Haowang Formula Improved Cognitive Impairment in AD Mice Models and Related Mechanism

OBJECTIVE To assess the effect of Haowang Formula (HWF) in treating Alzheimer's disease (AD) cognitive impairment using scopolamine mice model and senescence accelerated mice P8 (SAMP8) model， and investigated the underlying mechanism centered on PKA-mediated clearance of phosphorylated TAU and enhancement of synaptic plasticity. METHODS Mice were randomly divided into 4 groups in both models: Control group（CTL）， Model group (Veh)， Haowang Formula group and Donepezil group (Donepezil). Morris water maze (MWM) and novel object recognition test (NOR) were used to evaluate the cognitive ability of mice.

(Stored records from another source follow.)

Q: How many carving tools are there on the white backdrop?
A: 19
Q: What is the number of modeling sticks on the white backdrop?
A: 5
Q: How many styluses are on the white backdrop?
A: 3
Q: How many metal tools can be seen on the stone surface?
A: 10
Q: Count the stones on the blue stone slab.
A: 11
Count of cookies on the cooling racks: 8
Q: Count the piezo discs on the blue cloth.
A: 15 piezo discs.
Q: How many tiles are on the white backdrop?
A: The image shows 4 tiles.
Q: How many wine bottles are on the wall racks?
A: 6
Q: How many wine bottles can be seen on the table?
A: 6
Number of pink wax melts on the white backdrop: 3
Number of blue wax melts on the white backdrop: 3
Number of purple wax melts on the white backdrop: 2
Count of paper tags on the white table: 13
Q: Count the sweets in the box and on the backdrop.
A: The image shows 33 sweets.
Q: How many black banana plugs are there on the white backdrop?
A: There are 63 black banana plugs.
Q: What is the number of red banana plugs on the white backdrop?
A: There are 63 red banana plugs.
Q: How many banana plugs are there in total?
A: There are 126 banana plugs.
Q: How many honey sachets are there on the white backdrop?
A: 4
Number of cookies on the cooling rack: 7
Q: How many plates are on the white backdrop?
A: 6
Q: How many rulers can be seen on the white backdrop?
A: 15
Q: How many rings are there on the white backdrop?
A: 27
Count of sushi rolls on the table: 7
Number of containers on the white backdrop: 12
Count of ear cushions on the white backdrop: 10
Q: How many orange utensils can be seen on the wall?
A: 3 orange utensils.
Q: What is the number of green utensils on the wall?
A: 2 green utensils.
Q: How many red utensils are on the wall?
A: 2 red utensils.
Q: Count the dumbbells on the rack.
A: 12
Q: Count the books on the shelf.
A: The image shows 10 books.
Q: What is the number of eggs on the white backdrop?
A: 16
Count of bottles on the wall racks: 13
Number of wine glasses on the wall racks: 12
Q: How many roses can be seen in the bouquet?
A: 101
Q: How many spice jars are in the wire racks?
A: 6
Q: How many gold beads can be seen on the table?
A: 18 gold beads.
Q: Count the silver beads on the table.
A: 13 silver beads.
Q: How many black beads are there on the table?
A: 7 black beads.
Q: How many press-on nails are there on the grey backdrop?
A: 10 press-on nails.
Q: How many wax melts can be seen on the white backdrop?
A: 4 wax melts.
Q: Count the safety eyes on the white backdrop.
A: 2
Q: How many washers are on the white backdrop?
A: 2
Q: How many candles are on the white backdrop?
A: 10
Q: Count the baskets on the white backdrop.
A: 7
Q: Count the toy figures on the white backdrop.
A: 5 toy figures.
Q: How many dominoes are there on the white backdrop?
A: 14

Western Blot was used to detect the protein levels in PKA-GSK3β-TAU， PKA-CREB and its downstream molecule BDNF and synaptic proteins including SYNAPSIN1， GLUR1， and PSD95 in the hippocampus of SAMP8. RESULTS Under scopolamine model， compared to Model group， HWF and Donepezil distinctly improved times of crossing the platform in Morris water maze. Under SAMP8 model， both HWF and donepezil displayed therapeutic effect on escape latency and times of crossing the platform in MWM， and new object recognition index in NOR （P<0.01）. However， HWF increased distance in target quadrant and showed better treatment effect on shortening escape latency than donepezil （P<0.01）. In hippocampus of SAMP8 mice， HWF distinctly reduced the protein levels of TAU-ser404 by activating PKA-GSK3β-TAU pathway （P<0.01）. It also reversed the down-regulation of PKA-CREB and its downstream molecule BDNF and synaptic proteins including SYNAPSIN1， GLUR1， and PSD95 （P<0.05，P<0.01）. CONCLUSION HWF can improve cognitive impairment in AD mice models， which is related to PKA-mediated clearance of phosphorylated TAU and enhancement of synaptic plasticity.